2 – Pression pour un résultat: besoin d’atteindre un temps pour se qualifier, respecter le planning établi ou se démontrer sa valeur

3 – « Pression du groupe »: Avoir un beau narratif pour Strava et ne pas décevoir en n’atteignant pas l’objectif annoncé.

  • Les gens ne sont focussés que sur eux même, pas sur toi! (voir ci-dessus!)
  • Si le discours interne est positif, peu importe la performance que l’on rapportera. Bon ou pas, l’histoire fait partie d’un tout plus grand!
  • Se répéter que cette pression n’existe pas et que Strava est remis à zéro chaque semaine!

4 – Pression liée aux conditions: faire face aux éléments (pluie, froid, chaud…)

  • Dans ce cas, l’imagerie peut permettre de bien s’adapter aux situations.

Comment maitriser ?

Facile! Se libérer de ces pressions et comme pour le judo se servir de la force de l’adversaire !!

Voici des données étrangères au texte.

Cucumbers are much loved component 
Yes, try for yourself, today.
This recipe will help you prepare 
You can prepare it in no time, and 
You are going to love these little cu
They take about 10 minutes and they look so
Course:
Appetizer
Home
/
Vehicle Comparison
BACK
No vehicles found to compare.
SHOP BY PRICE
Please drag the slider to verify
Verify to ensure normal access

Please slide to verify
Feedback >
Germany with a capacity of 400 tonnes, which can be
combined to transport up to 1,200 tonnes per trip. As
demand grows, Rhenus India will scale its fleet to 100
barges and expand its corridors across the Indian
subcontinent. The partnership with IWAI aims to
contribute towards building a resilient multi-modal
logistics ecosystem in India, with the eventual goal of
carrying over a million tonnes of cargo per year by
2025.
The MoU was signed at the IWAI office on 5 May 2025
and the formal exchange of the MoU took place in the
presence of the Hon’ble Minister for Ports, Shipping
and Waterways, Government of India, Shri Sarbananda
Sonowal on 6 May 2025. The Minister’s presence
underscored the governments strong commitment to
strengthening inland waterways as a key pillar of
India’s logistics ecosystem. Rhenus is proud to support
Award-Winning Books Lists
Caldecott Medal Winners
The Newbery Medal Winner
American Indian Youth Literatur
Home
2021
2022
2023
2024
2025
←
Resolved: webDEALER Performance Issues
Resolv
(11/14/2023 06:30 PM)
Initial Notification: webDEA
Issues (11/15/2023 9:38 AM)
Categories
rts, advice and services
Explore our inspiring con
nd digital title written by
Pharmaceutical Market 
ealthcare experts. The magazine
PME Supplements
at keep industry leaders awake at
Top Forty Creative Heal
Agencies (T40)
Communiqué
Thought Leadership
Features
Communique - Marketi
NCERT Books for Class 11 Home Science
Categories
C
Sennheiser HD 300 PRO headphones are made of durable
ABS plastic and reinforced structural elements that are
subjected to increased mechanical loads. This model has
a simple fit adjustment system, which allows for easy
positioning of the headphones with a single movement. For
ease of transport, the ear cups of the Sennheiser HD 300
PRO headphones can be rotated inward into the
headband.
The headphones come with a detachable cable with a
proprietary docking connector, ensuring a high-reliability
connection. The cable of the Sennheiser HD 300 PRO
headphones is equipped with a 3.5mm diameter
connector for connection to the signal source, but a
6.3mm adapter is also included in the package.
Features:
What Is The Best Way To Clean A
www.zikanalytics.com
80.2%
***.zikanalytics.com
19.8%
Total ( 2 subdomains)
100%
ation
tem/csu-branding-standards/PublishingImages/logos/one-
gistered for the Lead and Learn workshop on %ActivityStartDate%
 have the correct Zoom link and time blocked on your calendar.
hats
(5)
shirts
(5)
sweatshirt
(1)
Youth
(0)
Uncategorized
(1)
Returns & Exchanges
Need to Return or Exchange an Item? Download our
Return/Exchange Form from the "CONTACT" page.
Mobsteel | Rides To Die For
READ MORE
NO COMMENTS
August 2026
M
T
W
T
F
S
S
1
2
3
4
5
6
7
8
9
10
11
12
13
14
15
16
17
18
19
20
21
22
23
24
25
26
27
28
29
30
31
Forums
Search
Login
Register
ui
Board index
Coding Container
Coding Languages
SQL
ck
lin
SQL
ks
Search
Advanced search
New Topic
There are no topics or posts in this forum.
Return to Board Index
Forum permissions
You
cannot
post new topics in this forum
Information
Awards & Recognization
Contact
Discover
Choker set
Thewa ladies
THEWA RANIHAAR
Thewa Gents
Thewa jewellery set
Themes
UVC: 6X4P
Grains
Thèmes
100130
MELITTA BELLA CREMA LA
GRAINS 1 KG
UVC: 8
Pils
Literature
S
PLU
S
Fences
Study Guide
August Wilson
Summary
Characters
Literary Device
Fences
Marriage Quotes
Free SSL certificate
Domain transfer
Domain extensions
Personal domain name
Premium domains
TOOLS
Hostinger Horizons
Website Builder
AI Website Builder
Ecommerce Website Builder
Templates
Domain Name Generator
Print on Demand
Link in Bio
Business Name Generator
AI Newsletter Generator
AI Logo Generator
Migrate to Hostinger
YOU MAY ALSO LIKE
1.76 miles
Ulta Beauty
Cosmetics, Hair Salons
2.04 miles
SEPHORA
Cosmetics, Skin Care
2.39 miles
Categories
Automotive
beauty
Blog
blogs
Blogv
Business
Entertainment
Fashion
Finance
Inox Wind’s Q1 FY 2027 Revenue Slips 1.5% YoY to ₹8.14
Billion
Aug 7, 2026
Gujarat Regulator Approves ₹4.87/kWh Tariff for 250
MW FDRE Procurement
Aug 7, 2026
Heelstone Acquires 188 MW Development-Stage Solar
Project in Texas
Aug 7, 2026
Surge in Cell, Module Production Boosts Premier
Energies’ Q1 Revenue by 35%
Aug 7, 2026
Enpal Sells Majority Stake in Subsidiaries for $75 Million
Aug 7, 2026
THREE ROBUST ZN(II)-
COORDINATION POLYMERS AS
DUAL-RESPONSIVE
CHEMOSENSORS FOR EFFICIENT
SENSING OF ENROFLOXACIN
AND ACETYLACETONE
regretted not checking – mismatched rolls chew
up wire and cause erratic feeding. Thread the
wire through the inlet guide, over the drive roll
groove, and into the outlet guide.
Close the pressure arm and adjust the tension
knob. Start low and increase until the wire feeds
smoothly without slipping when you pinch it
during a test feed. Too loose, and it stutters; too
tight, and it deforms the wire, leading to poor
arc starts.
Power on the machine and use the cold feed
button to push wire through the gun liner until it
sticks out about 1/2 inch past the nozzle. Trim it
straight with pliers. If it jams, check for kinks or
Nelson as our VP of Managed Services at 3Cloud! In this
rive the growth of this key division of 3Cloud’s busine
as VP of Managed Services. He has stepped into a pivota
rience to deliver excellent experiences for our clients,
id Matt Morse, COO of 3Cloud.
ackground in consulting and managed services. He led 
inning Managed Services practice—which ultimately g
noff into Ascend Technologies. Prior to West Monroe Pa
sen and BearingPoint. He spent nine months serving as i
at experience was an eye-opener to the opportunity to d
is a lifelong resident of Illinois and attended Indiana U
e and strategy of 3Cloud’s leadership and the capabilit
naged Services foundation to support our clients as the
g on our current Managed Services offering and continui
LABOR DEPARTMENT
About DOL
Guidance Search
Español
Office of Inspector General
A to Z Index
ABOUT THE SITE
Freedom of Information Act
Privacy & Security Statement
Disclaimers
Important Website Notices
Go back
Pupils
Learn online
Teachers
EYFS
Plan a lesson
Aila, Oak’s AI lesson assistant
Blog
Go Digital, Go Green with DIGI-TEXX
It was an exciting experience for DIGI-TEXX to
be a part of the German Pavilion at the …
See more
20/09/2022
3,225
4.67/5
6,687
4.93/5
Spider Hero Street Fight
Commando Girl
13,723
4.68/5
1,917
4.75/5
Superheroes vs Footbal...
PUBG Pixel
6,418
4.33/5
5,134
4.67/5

  • Ne pas se fixer un seul objectif mais plusieurs afin de pouvoir partir sur des plans B,C,D…
  • Ne pas porter le monde sur ces épaules. Ce n’est pas grave ce qui se passe, tout le monde se fout de votre performance. Le principal c’est le moment partagé.
  • Connaître ses limites sans tirer sur l’élastique.

Comment réussir ?

  • Rester focus un kilomètre à la fois
  • Ne pas suranalyser et se détacher des objets (équipements, montre…)
  • Ne pas idéaliser et dégonfler les enjeux: il n’y en a pas, tu n’es pas Kipchogé!
  • Rester calme, ne pas s’exciter: suivre le plan à la lettre, revenir aux fondamentaux et s’adapter aux variations.